The terrain was sufficiently challenging that one night, despite being only 850 m from Sprongdalshytta with the cabin in clear view, I still decided to camp on the spot, due to the impending darkness in a very bouldery land shape too risky to walk in the dark, except in an emergency. The arguably hardest ascent of Norge på Langs was also to be found here: Short, but incredibly steep and muddy, right after Arentzbu on the way towards Nørdstedalseter. If more people walked here the trail would simply be eroded away. A bit further on, a quite nasty bridge had to be passed as well, the worst since Cunojávri. To exit the bridge, I had to throw down my backpack and jump down on it.
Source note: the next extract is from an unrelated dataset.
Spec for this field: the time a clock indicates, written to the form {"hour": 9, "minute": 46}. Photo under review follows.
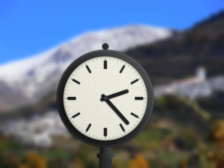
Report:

At this time of the year, I could have crossed the glacial river on foot. However, the staff at Nørdstedalseter cabin told of hikers having turned around at that bridge earlier in the summer, as waters were too high to cross the glacial river and they could not get onto the bridge. Apparently a stone was missing, they said. Anyway, upon their request I mailed them pictures of the bridge and they would then contact DNT about the issue.
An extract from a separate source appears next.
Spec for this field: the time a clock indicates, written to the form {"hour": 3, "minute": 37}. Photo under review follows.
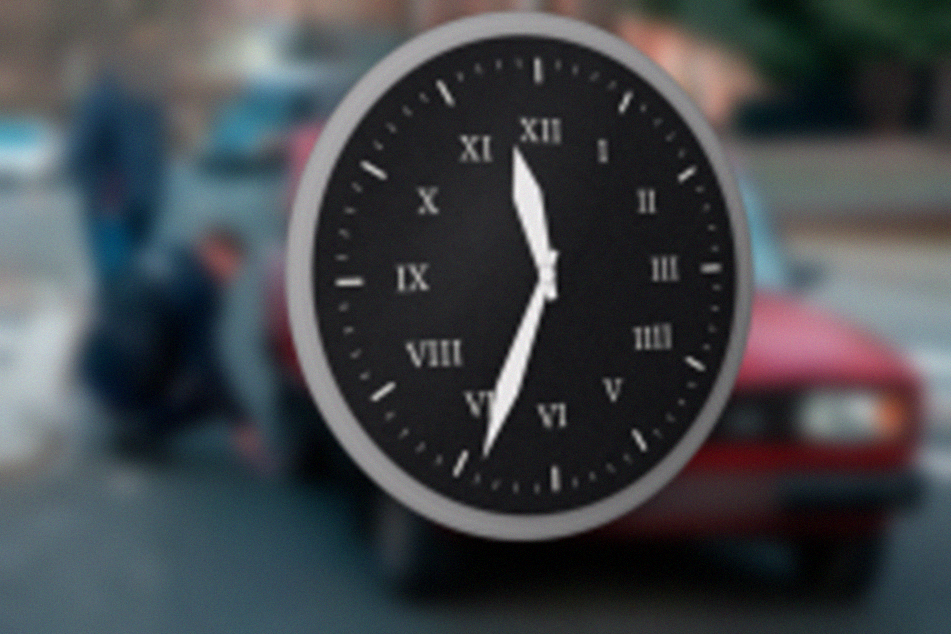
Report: {"hour": 11, "minute": 34}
The section Sota Sæter-Sprongdalshytta-Arentzbu-Nørdstedalseter was the toughest section since Knivskjellodden, where I furthermore managed to pick the wrong trail descending towards Nørdstedalseter: Trails made by sheep and trails made by humans look surprisingly alike. But more than 50 meters without a T-sign in this area should make you suspicious and often the sheep trail turn into vertical rock climbing.
In summary, Breheimen is a tough, tough, but also extremely spectacular and very underrated area. I had days of clear skies and optimal conditions in the beginning of September, and I was all alone on the trail, only crossing two people on this section. However entering Breheimen also means entering the area with easy resupply options via self-supplied DNT cabins, which will last until the mountains end, eliminating the need to carry more than food for 2-3 days at a time
Lesson learnt #9: In September with the beginning of sub-zero temperatures, the snowfields get incredibly icy and, at times, impossible to ascend. I met two guys carrying both crampons and ice axes and initially thought that a bit excessive. However, they were on the right track. Next time I´ll bring microspikes at least.
Dream trip #7: a) Exploring the area around Slæom, possibly with packraft. b) Walking the direct route between Nørdstedalseter and Sognefjellshytta passing the infamous stony area around Illvatnet. c) Walking on the edge of Breheimen including the area around the Fast DNT cabin.